Retype the text of each entry below word for word, leaving out the pictures.

Rendered chart images
━━━━━━━━

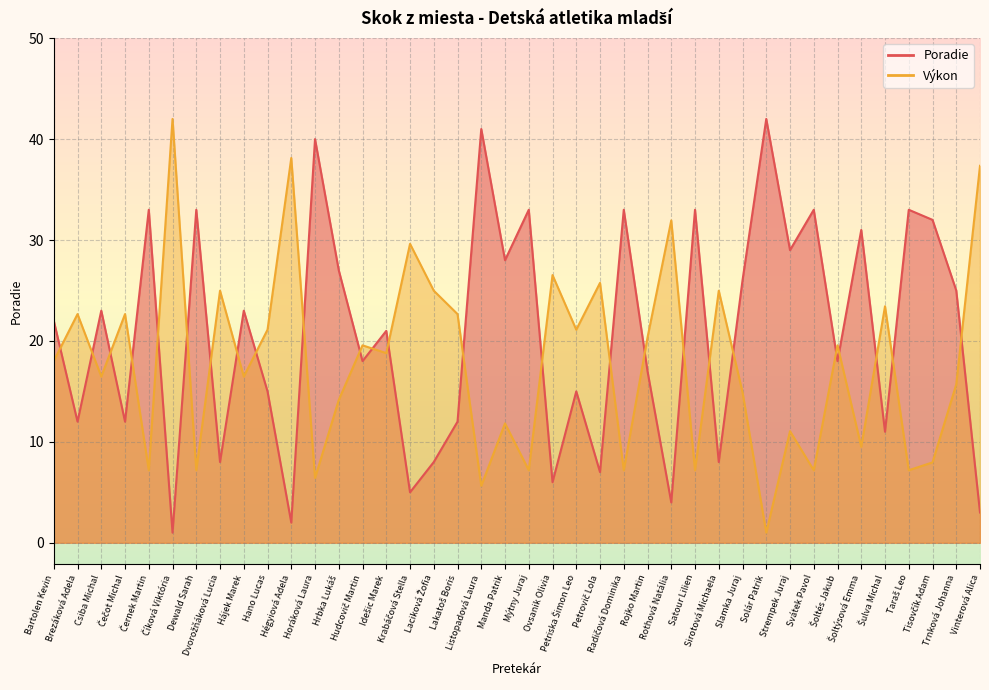

What is the difference between the maximum and minimum values in the Poradie series?

41.0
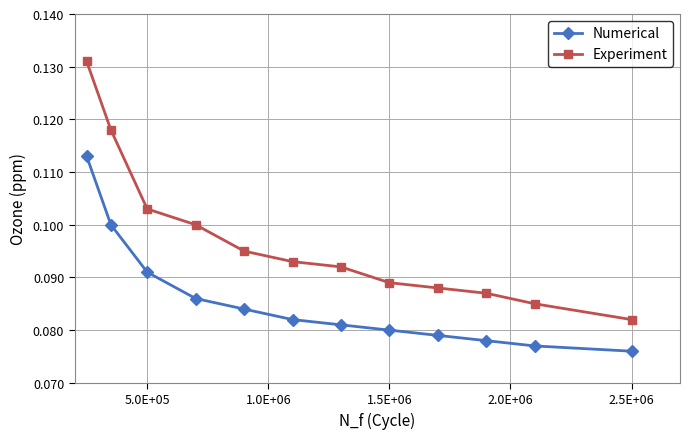

Does the chart have visible grid lines?

Yes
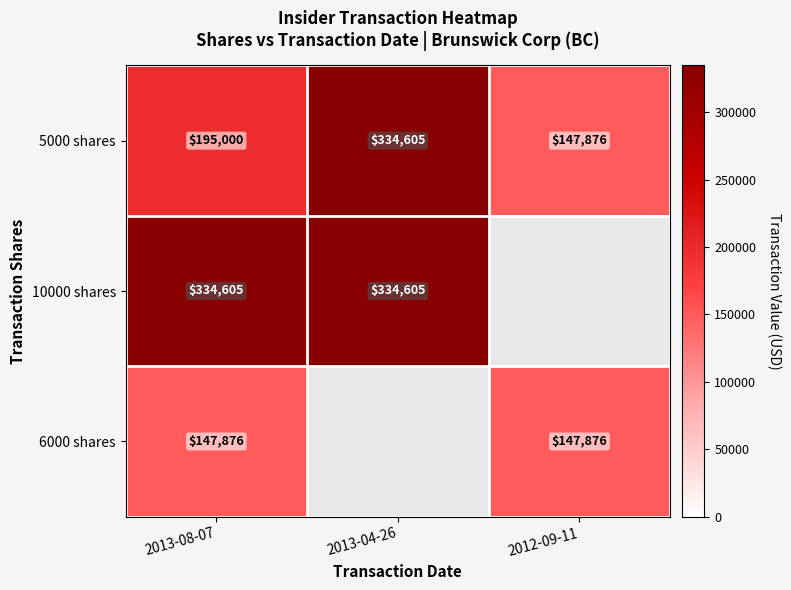

The 5000 shares series shows 32880 at 2012-09-11. True or false?

False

━━━━━━━━

ANSWER SPACE:
What is the difference between the maximum and minimum values in the Poradie series?

41.0

Does the chart have visible grid lines?

Yes

The 5000 shares series shows 32880 at 2012-09-11. True or false?

False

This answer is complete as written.